Serotyping

Methods

Serotyping has traditionally played an essential role in determining species and subspecies, and has been used for epidemiologic classification down to subspecies level. The method is based on serological typing of the cell surface antigens of the bacteria. A serotype (syn. serovar: International Code of Nomenclature of Prokaryotes, 2019, p134) corresponds to the combination of surface structures or antigens. This has been proved to be an effective way of discriminating groups of bacteria, with some serotypes being host specific and others associated with virulence intensity (high/mild) (CDC). Moreover, further research experiments have associated serotypes to particular features such as pathological properties, susceptibility to antimicrobials and niche distribution (eg. Ørskov, F. and Ørskov, I. 1992, Yang, X. et al. 2015, Lee, S. et al. 2018, Zoz, F. et al. 2017).

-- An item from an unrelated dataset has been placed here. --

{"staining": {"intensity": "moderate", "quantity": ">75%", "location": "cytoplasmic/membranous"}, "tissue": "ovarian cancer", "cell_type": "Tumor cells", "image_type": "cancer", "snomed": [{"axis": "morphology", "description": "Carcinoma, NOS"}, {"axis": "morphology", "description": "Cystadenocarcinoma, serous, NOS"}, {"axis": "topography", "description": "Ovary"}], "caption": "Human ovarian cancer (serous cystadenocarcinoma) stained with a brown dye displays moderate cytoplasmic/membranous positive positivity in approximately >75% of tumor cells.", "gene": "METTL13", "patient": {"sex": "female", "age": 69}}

Traditional serotyping (wet lab) relies on the detection of cell surface antigens by agglutination assays using species-specific antibodies (see the Species specific sections for which ones). Serotyping has been used in epidemiology since 1960 in the wet-lab to detect Salmonella outbreaks, and as per today more than 2,500 have been described in this species. As the expression of surface structures of each pathogen are coded in their genome, molecular typing methods based on the detection/amplification of certain alleles or DNA sequences have been developed (eg. Beaubrun et al. 2012, Borucki et al. 2003, Iguchi et al. 2015). The advent of WGS technologies brought a higher discriminatory power for genetic clustering without losing the ability to link genomic information to previously available knowledge. This has led to the implementation of a gradual technological transition and to the need of using WGS data for serotyping. Some studies have compared traditional serotyping with WGS-based serotyping (eg: Salmonella, Escherichia coli, Listeria monocytogenes).

Whole-genome based serotyping can be done in different ways:

  • By emulating laboratory methods such as presence/absence DNA-fragments detection PCR (see ePCR section)
  • By detecting alleles within a set of antigen-genes loci (serotyping performed similarly as MLST finding, see MLST method description)
  • By specific genes identification, by either mapping or BLAST searches towards serotype determinants (similarly to AMR and virulence finding.)

In many cases, the tools used for MLST and AMR finding can also be used for serotype finding. When marker genes are associated to at set specific antigens are defined, it is possible to determine serogroups based on the presence/ absence of the PCR amplification pattern of a combination of specific gene markers (eg. Doumith et al. 2004). PCR based serotyping can be bioinformatically emulated (ePCR, in silico PCR), and serotypes can thus be inferred from whole genome sequencing data. In such cases presence / absence of genes can be detected using blast in conjunction with a set of rules determining when to consider a match presence or not (Eg. as performed on assemblies in LisSero for ePCR serotyping of Listeria monocytogenes, or In Silico PCR for fliC and filB alleles of the H antigens for Salmonella serotyping with assemblies in SeqSero1.